Mechanics Bank created the first personal, automobile and appliance loans in Northern California in addition to the first drive-in banking operation. From 1941 to 1945, the bank more than quadrupled in size.

E.M. Downer III became president in 1971. In 1980, the Bank moved its headquarters to the Hilltop neighborhood of Richmond, California. In 1990 the bank began expanding outside of Western Contra Costa County, adding offices in Walnut Creek, Pleasant Hill, Concord, Oakland, Marin County, and Napa Valley. This was followed by later additions of Mechanics Bank offices in San Francisco, El Dorado Hills, Elk Grove, Roseville, and Lafayette. In 1995 the bank reached 1 billion dollars in assets. In 2009, in the aftermath of the 2008 financial crisis, the bank refused $60 million in bailout loans from the Troubled Asset Relief Program. The bank remodeled all of its retail locations to be LEED certified as part of an effort to "go green". In 2010, Dianne Daiss Felton (D.D.), the great-granddaughter of E.M. Downer was named chairman of the board. At the same time, E.M Downer's great-grandson, E. Michael Downer, was named vice chairman of the board, and E.M. Downer III (Eddie) was named chairman emeritus.

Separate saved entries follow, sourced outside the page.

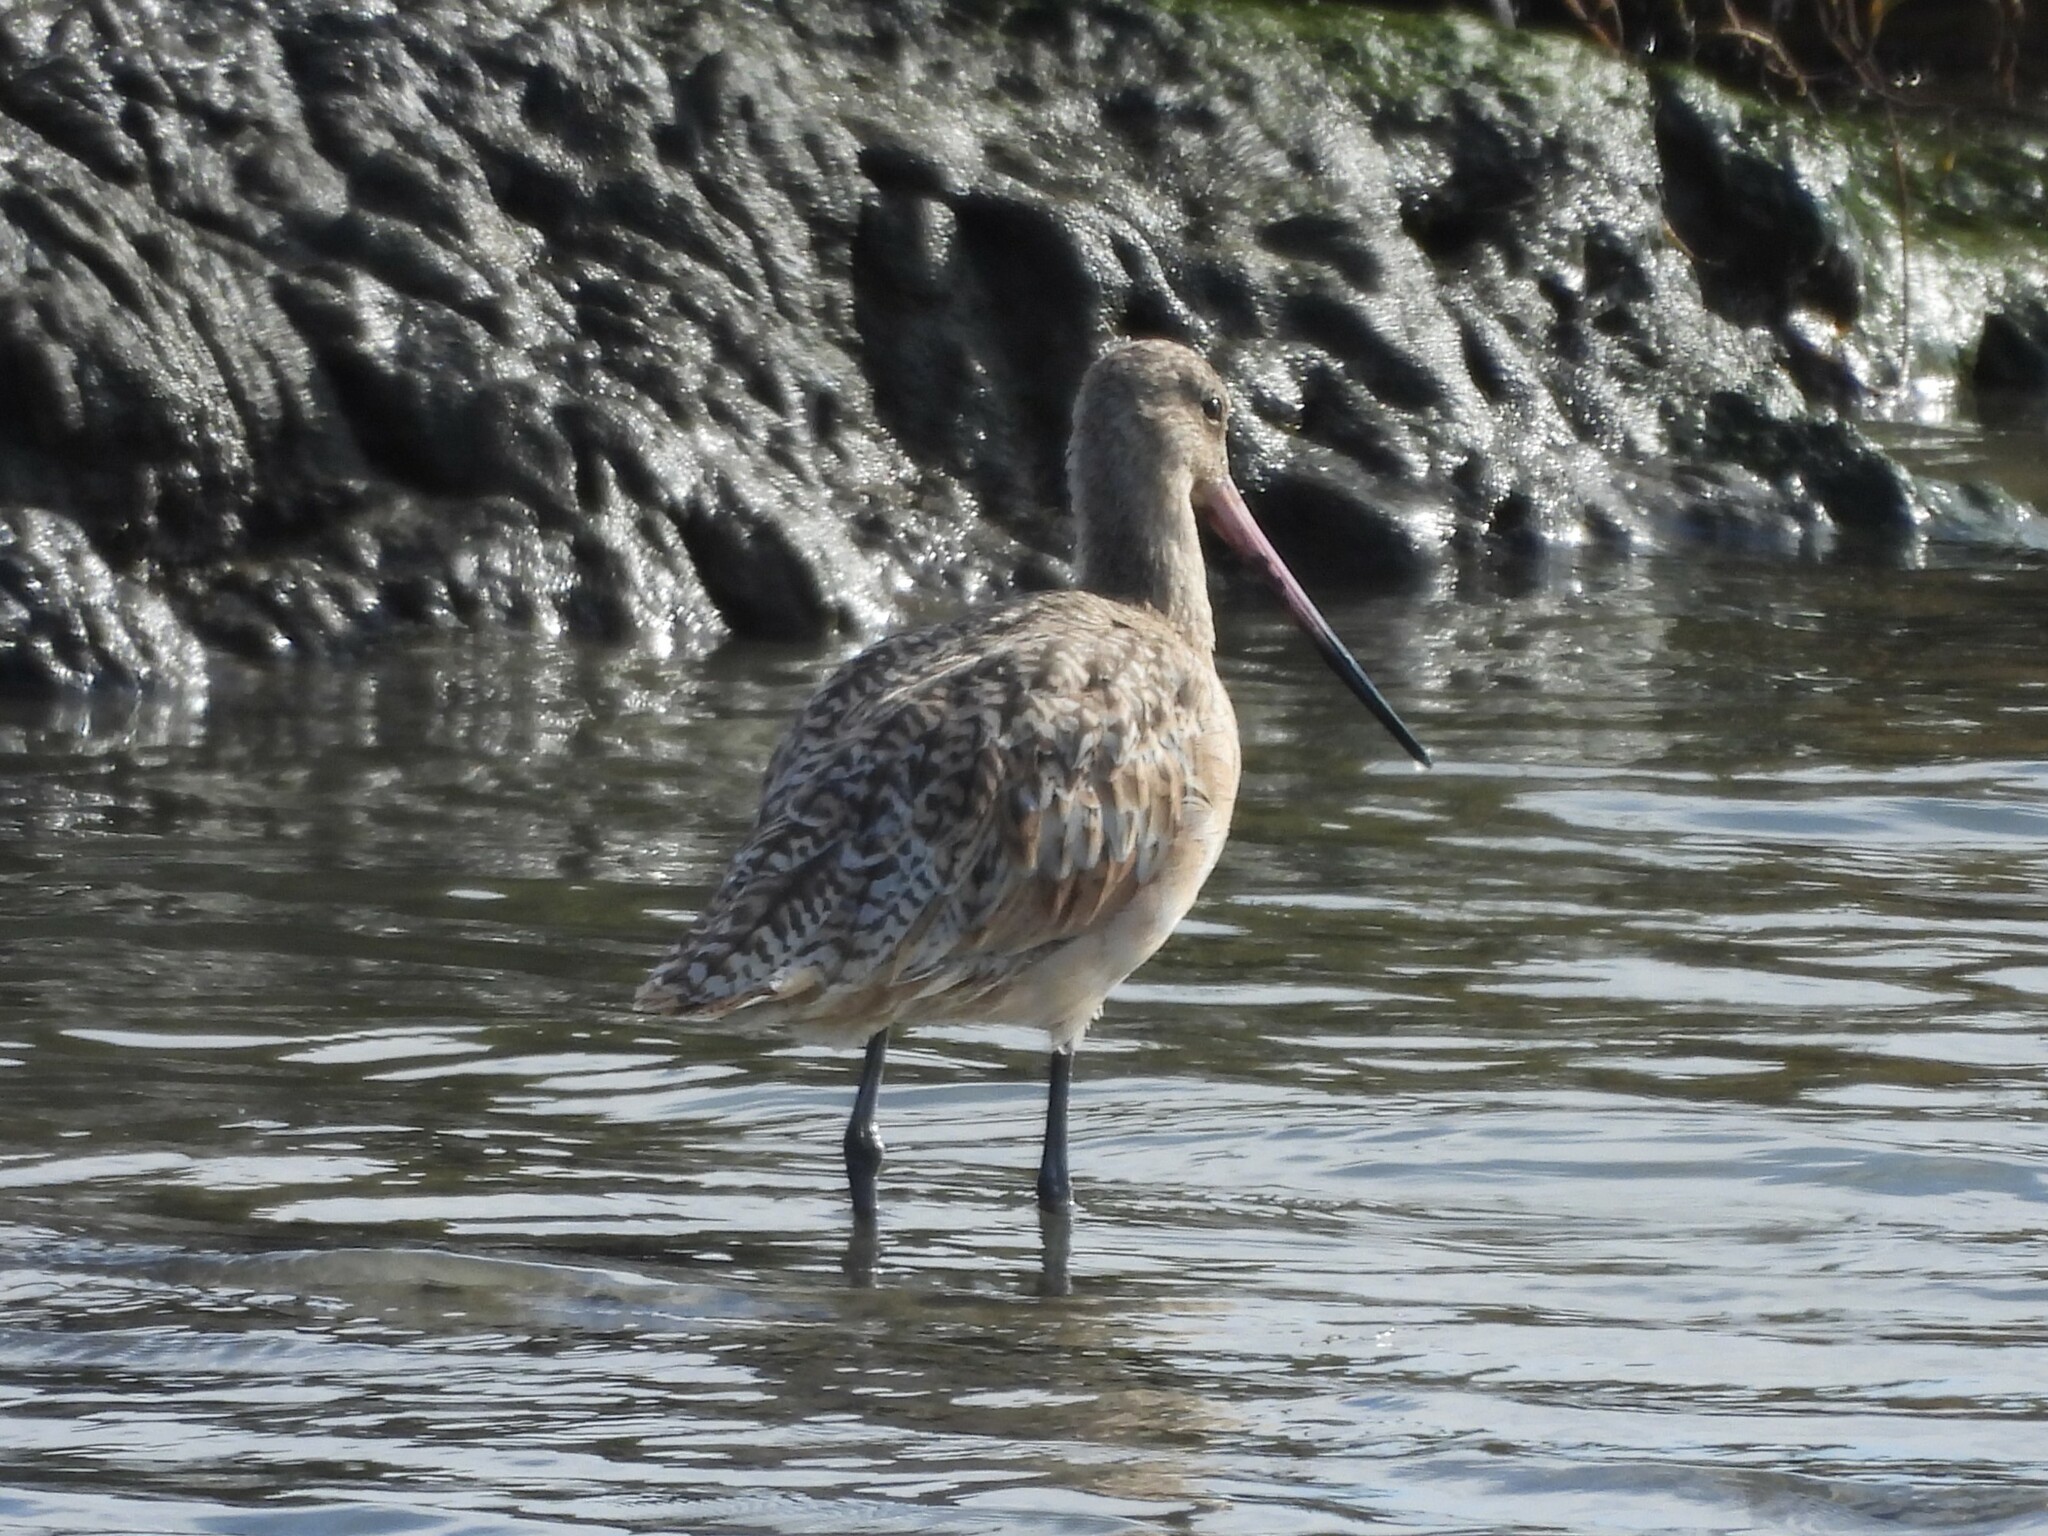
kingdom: Animalia
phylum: Chordata
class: Aves
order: Charadriiformes
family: Scolopacidae
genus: Limosa
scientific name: Limosa fedoa
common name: Marbled godwit
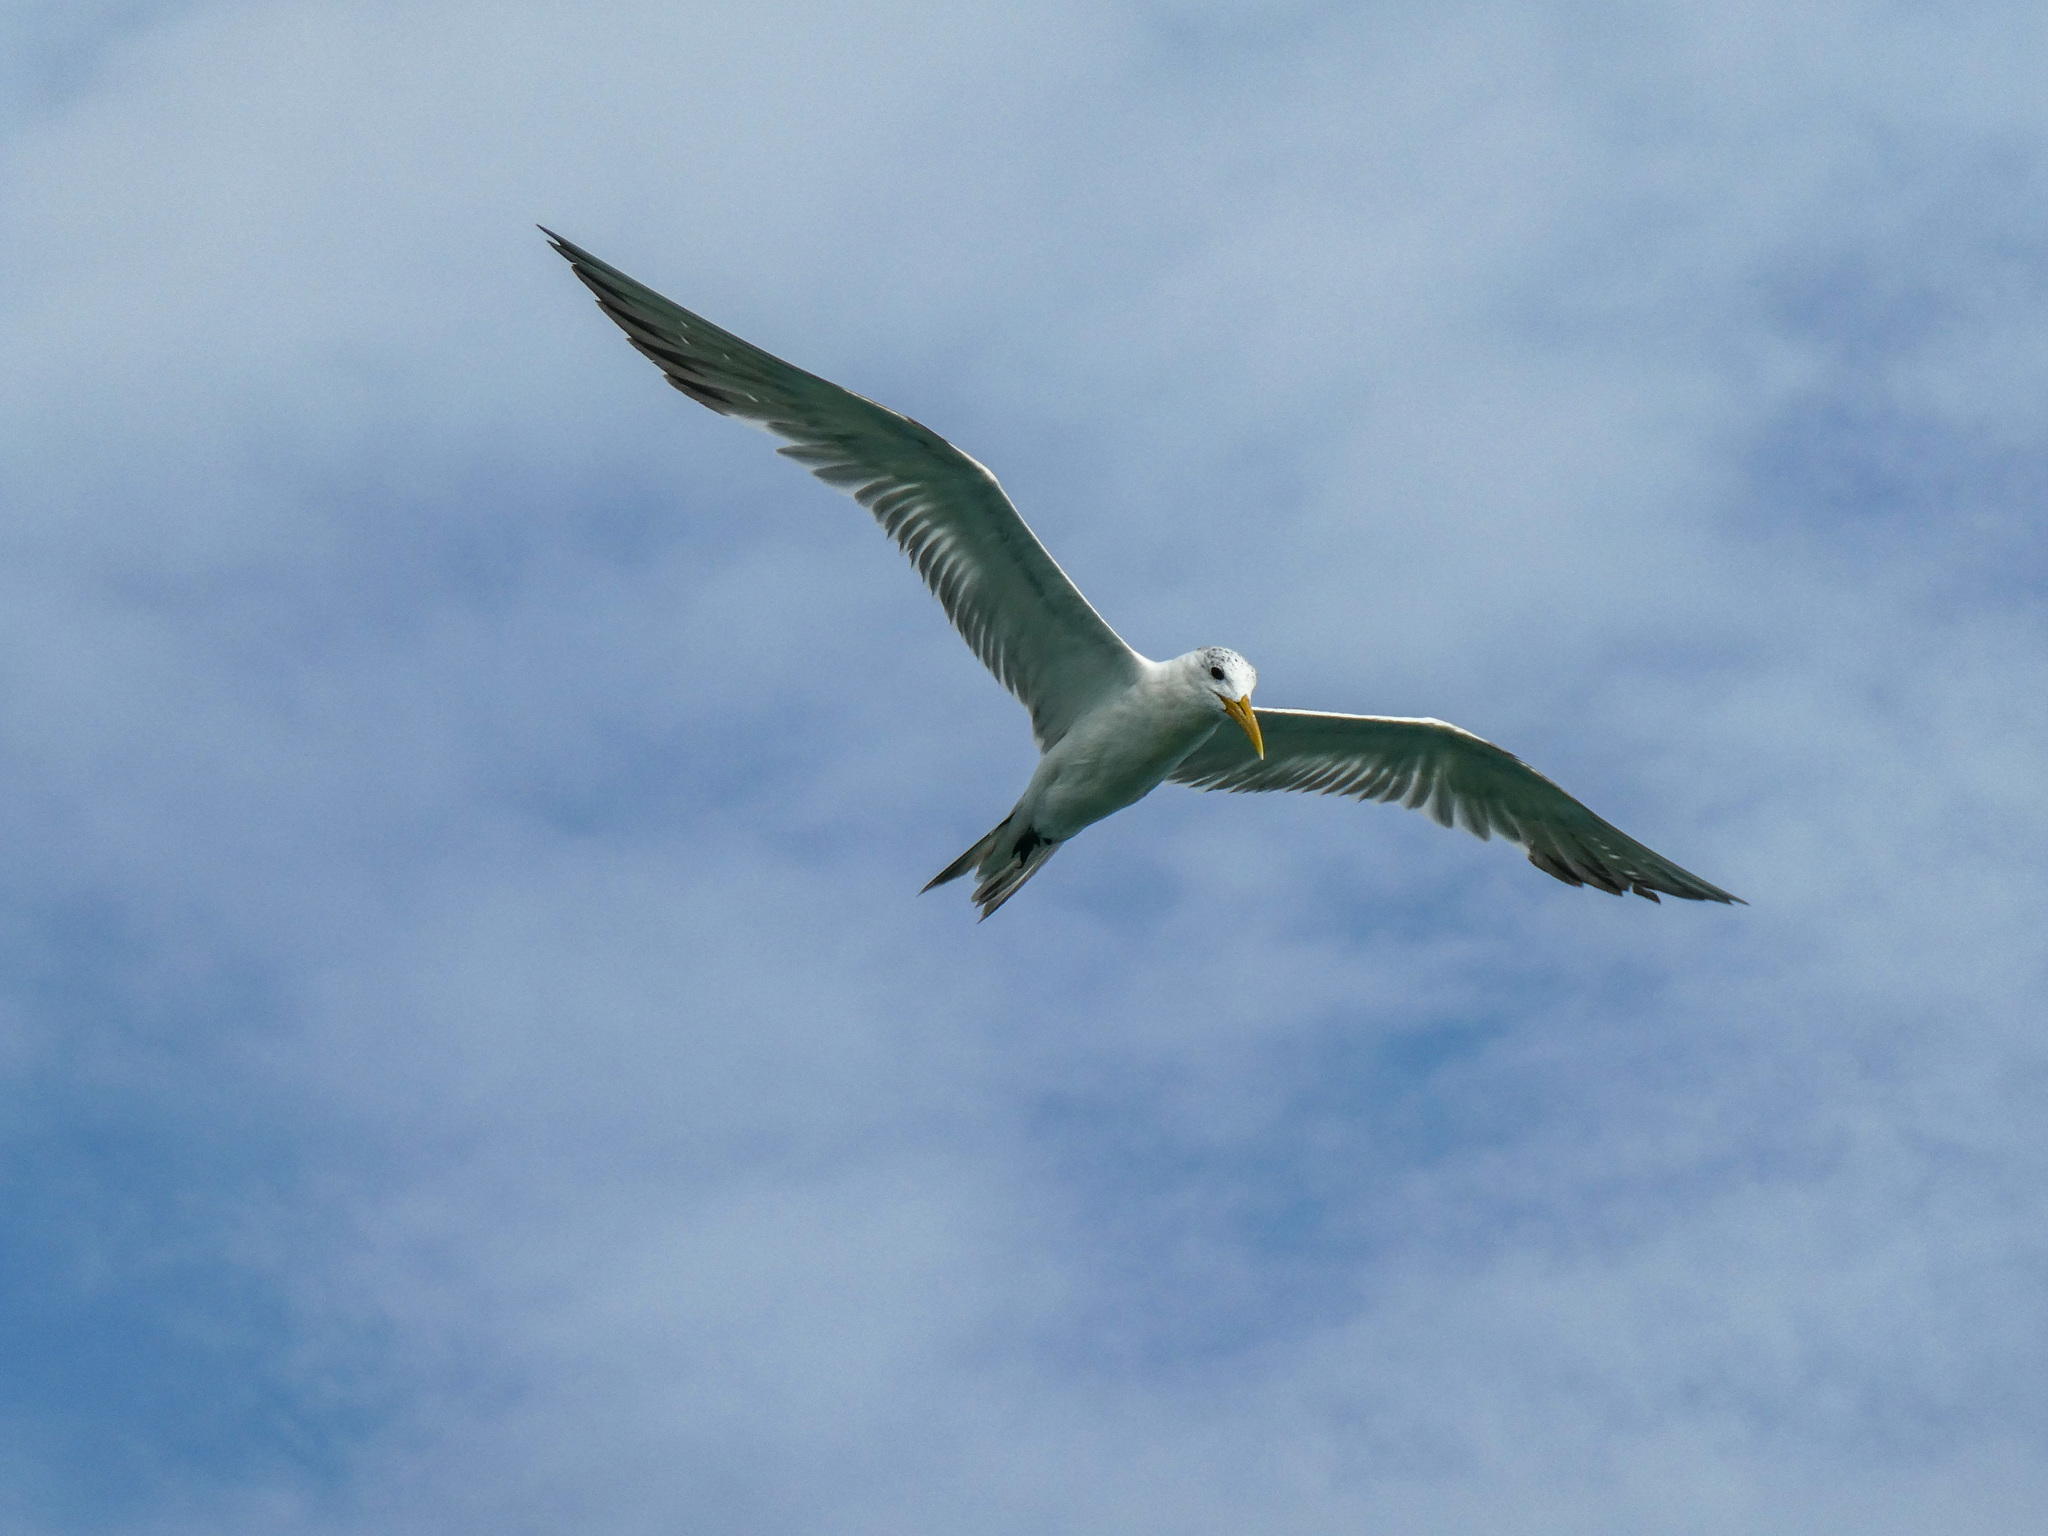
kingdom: Animalia
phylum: Chordata
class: Aves
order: Charadriiformes
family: Laridae
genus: Thalasseus
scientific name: Thalasseus bergii
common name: Greater crested tern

In September 2014, Texas billionaire Gerald J. Ford acquired 69% of the bank via a tender offer which was accepted.

In 2016, Mechanics Bank completed a strategic merger with California Republic Bank of Irvine, CA.

In 2018, Mechanics Bank completed a strategic acquisition of Scott Valley Bank of Yreka, CA.

In 2019, Rabobank's North American retail operations merged with Mechanics Bank; the combined banks will do business under the Mechanics name.

In 2024, the bank hired its new chief executive officer, C.J. Johnson.

In 2025, Mechanics Bank completed a reverse merger with HomeStreet, Inc. of Seattle, WA. It is now publicly traded under the ticker MCHB.